Ma nulla si smuove: i 5 stelle e il centrodestra restano sulle loro posizioni, peraltro distantissime. Quando Daghi rientra a Palazzo Madama per la replica, i giochi sono fatti. Draghi ha un altro piglio, più duro, determinato alla resa dei conti. L'intervento spiazza diversi parlamentari che nei capannelli commentano: "Mai visto così". Il redde rationem si concretizza nella richiesta di fiducia su una risoluzione scarna, presentata da Pier Ferdinando Casini in cui si chiede di approvare le sue comunicazioni.
Tanti eletti gli si avvicinano, qualcuno suggerisce di andarsi a dimettere prima della votazione. Alla fine, il presidente lascia l'Aula alle 19.30. A questo punto, chi lo incontra lo descrive sorridente, rilassato. Il dado è tratto, forse la tensione è calata. Dopo poco, arriva l'ora della verità: la fiducia passa ma con soli 95 voti, Lega, Fi e M5s non votano.
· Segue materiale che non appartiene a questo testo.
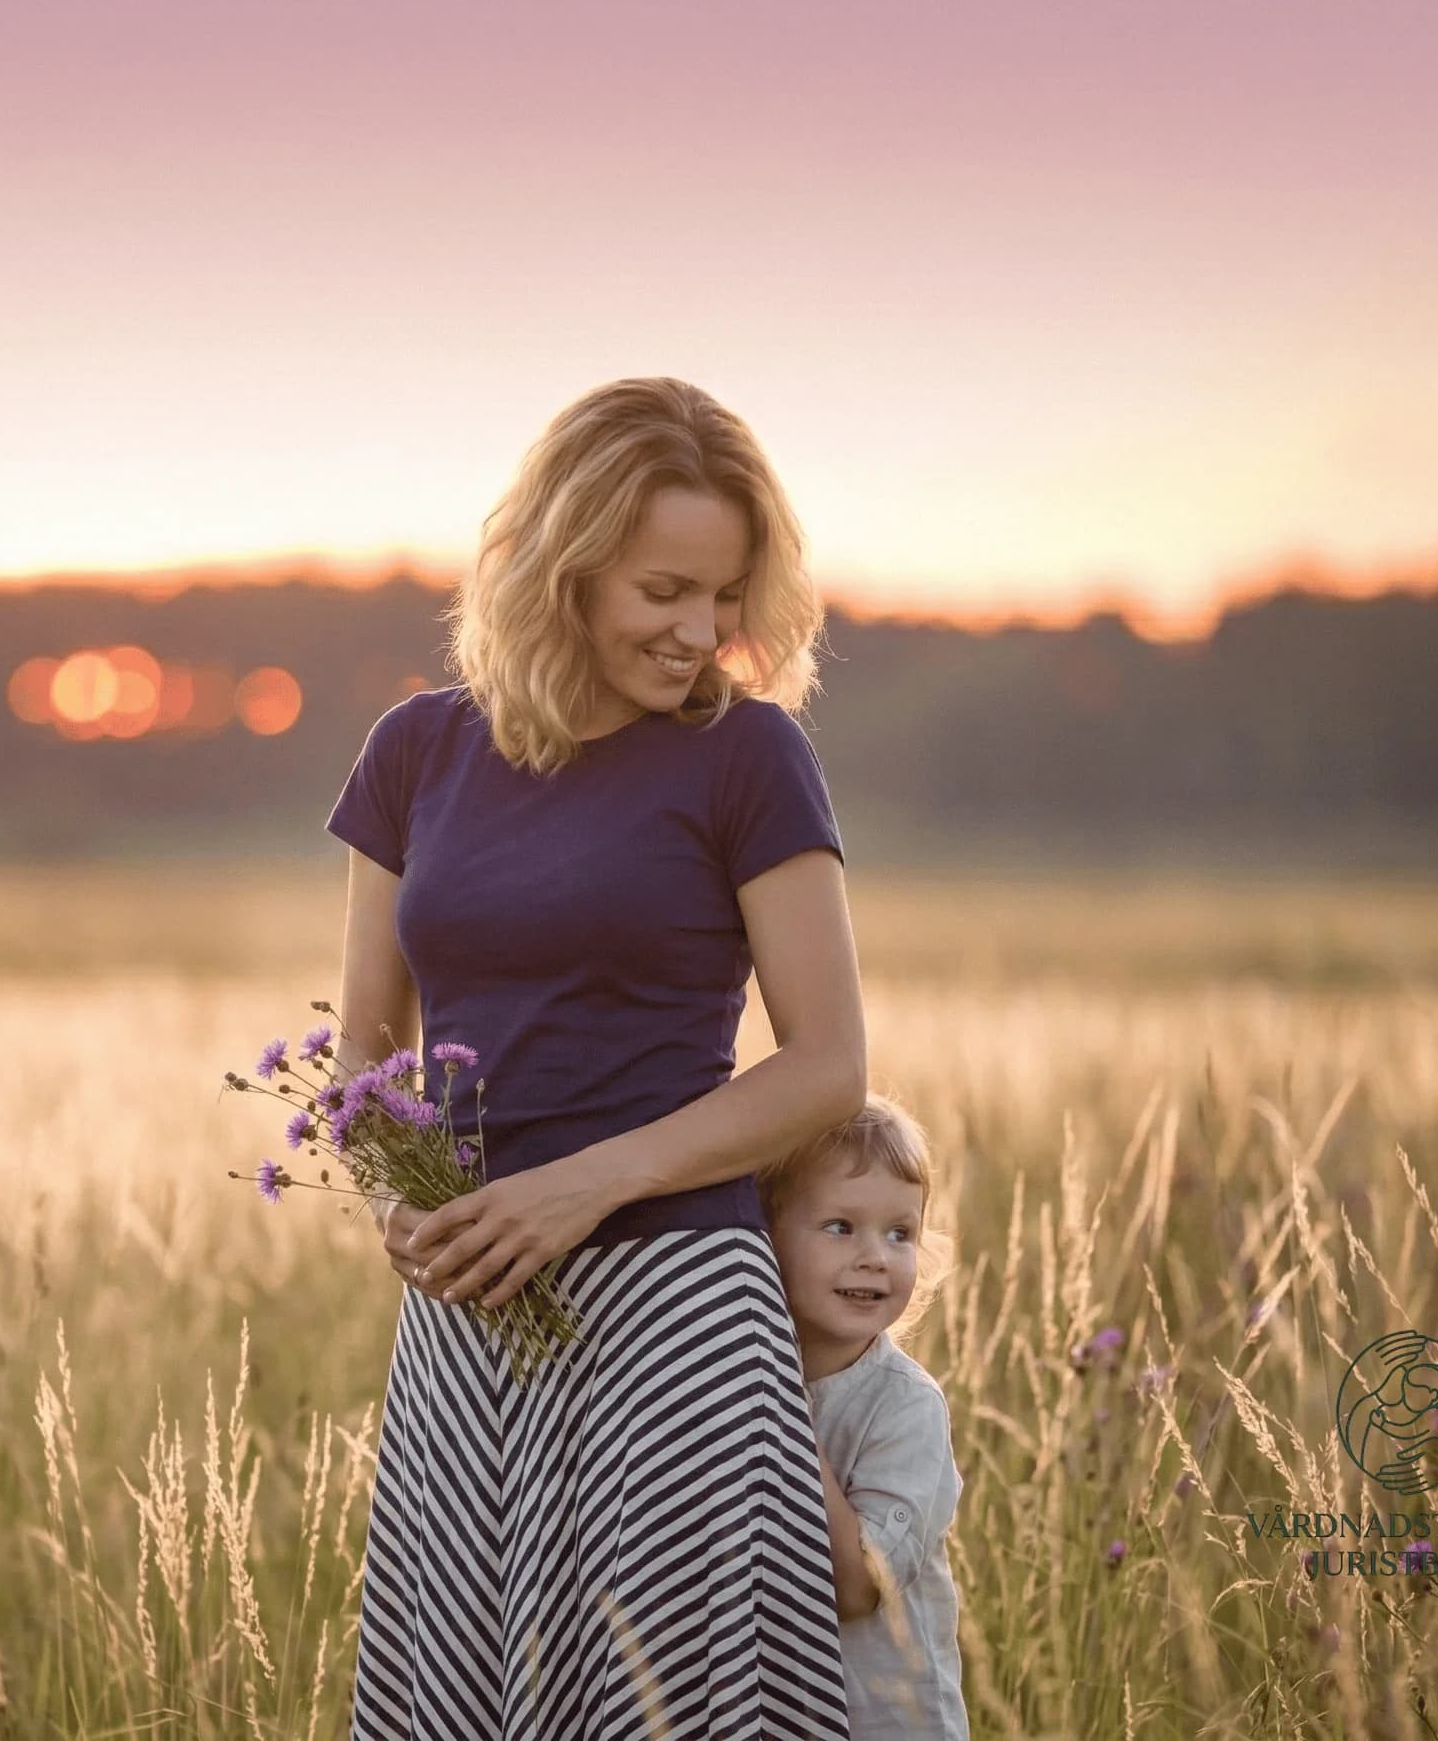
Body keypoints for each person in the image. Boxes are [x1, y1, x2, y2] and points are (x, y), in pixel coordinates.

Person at [326, 375, 869, 1737]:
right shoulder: (415, 752)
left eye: (726, 596)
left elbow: (825, 1068)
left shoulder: (750, 760)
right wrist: (406, 1204)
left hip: (679, 1315)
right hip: (471, 1323)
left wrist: (585, 1187)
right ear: (563, 571)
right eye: (664, 591)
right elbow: (364, 1063)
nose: (703, 633)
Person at [758, 1093, 969, 1739]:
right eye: (840, 1227)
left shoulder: (905, 1408)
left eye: (899, 1233)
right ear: (767, 1239)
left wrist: (779, 1410)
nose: (875, 1256)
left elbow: (858, 1590)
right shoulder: (747, 1378)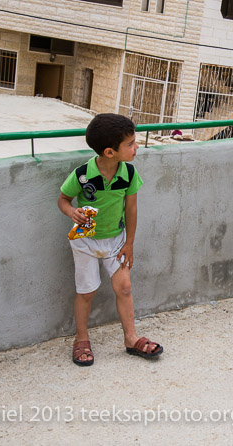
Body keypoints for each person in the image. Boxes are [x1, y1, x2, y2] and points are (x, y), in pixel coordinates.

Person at [58, 113, 163, 365]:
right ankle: (81, 339)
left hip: (117, 240)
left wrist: (129, 243)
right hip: (85, 242)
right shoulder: (83, 175)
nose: (136, 147)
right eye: (130, 144)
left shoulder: (128, 173)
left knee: (124, 287)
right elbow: (63, 199)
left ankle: (131, 338)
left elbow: (132, 209)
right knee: (87, 291)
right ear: (109, 152)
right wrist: (72, 211)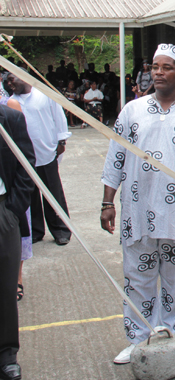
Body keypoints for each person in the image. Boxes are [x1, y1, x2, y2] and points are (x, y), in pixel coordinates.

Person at [100, 44, 175, 364]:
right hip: (137, 211)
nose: (157, 72)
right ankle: (138, 339)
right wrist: (107, 202)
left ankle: (171, 334)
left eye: (166, 67)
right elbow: (116, 155)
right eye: (155, 66)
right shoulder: (132, 111)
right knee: (136, 277)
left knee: (174, 278)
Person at [7, 71, 73, 245]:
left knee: (53, 192)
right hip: (24, 157)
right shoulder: (11, 101)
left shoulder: (44, 94)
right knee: (30, 195)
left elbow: (58, 116)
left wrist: (61, 141)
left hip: (47, 152)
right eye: (8, 82)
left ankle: (61, 230)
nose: (10, 83)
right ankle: (36, 231)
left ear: (24, 78)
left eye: (12, 79)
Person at [0, 99, 35, 380]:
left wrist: (12, 209)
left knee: (4, 284)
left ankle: (6, 353)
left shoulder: (10, 119)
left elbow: (26, 166)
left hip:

Giovedì le dimissioni alla Camera, al voto ad ottobre - Secondo round alle 9 di giovedì alla Camera per Mario Draghi. Il premier non è stato formalmente sfiduciato in Senato (sono stati 95 i sì e 38 i no) e per concludere l'iter della parlamentarizzazione - così come chiesto dal capo dello Stato, Sergio Mattarella - ascolterà il dibattito anche a Montecitorio e molto probabilmente salirà al Quirinale dopo aver ottenuto la fiducia nel secondo ramo del Parlamento.
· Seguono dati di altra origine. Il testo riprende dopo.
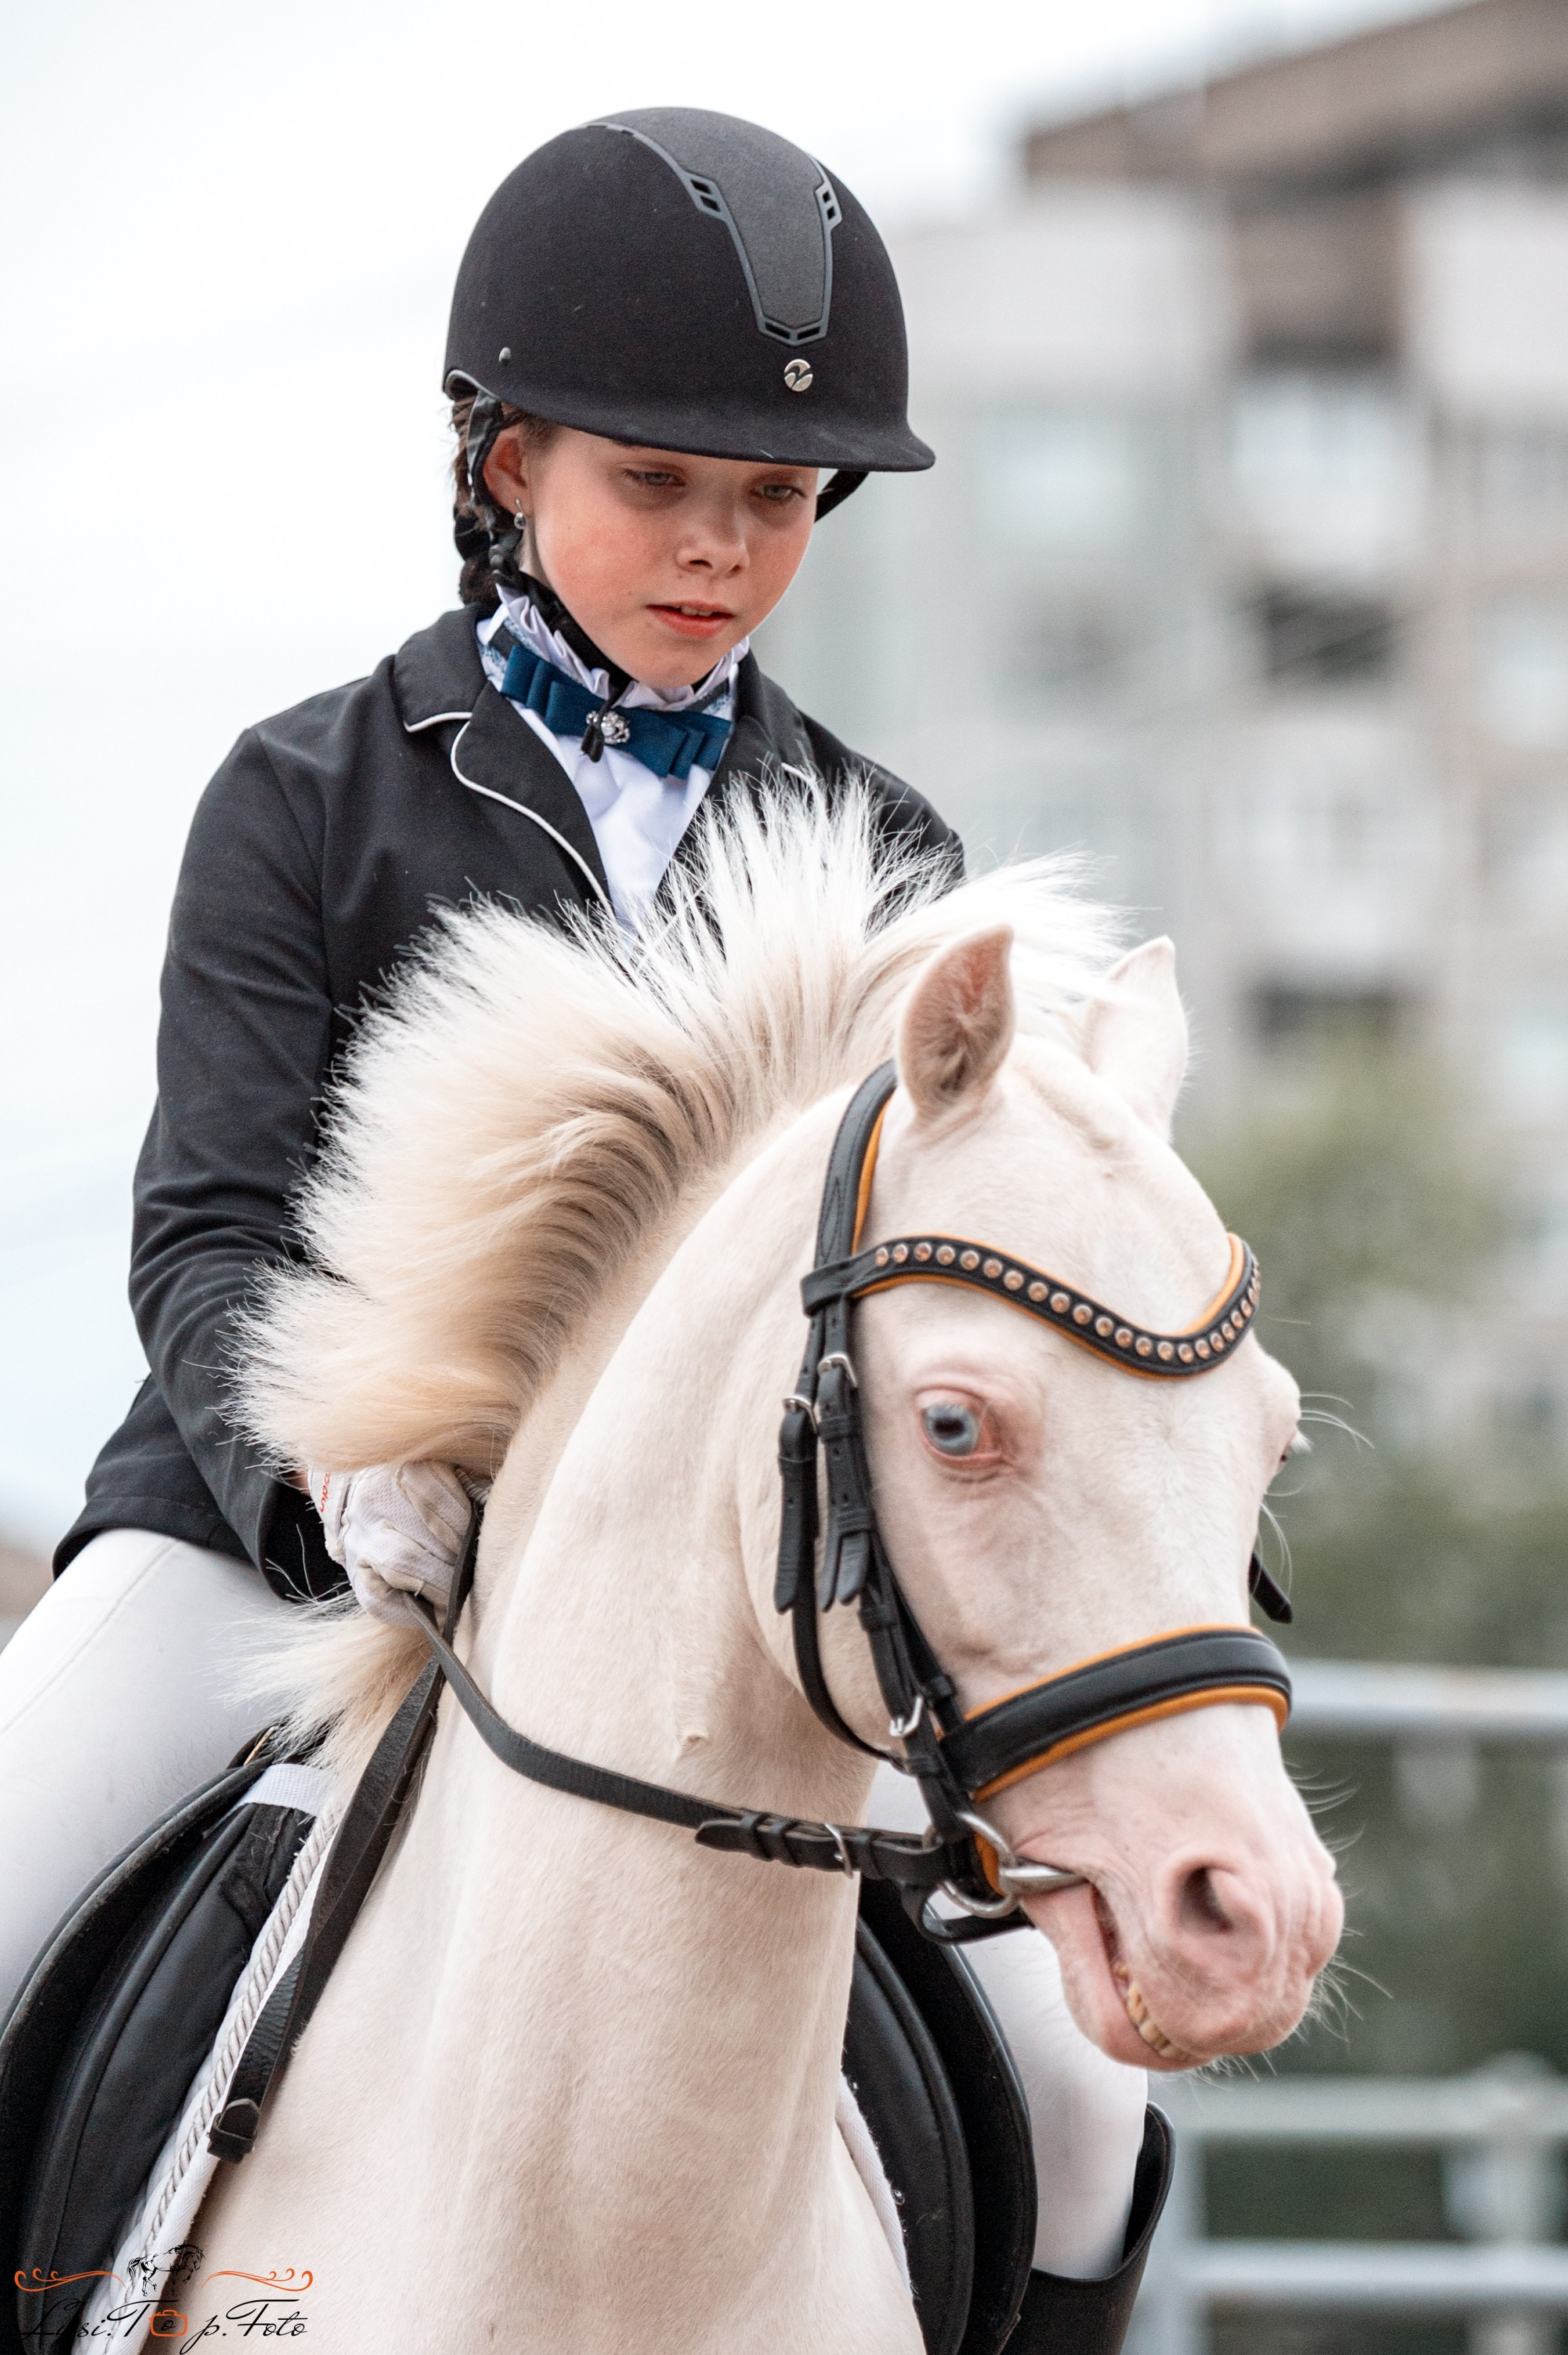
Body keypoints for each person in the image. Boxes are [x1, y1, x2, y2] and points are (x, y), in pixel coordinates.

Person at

A questo punto la palla passerà a Mattarella che potrebbe prendersi qualche ora - o giorni - di riflessione e dopo aver incontrato i presidenti Roberto Fico e Elisabetta Alberti Casellati - come prevede la Costituzione - scioglierà le Camere. Sarà il governo, poi, a decidere la data delle elezioni che dovranno tenersi tra i 60 e 70 giorni dallo scioglimento del parlamento. La data più probabile potrebbe essere quella del 2 o del 9 ottobre, visto che il 25 settembre si celebra il capodanno ebraico.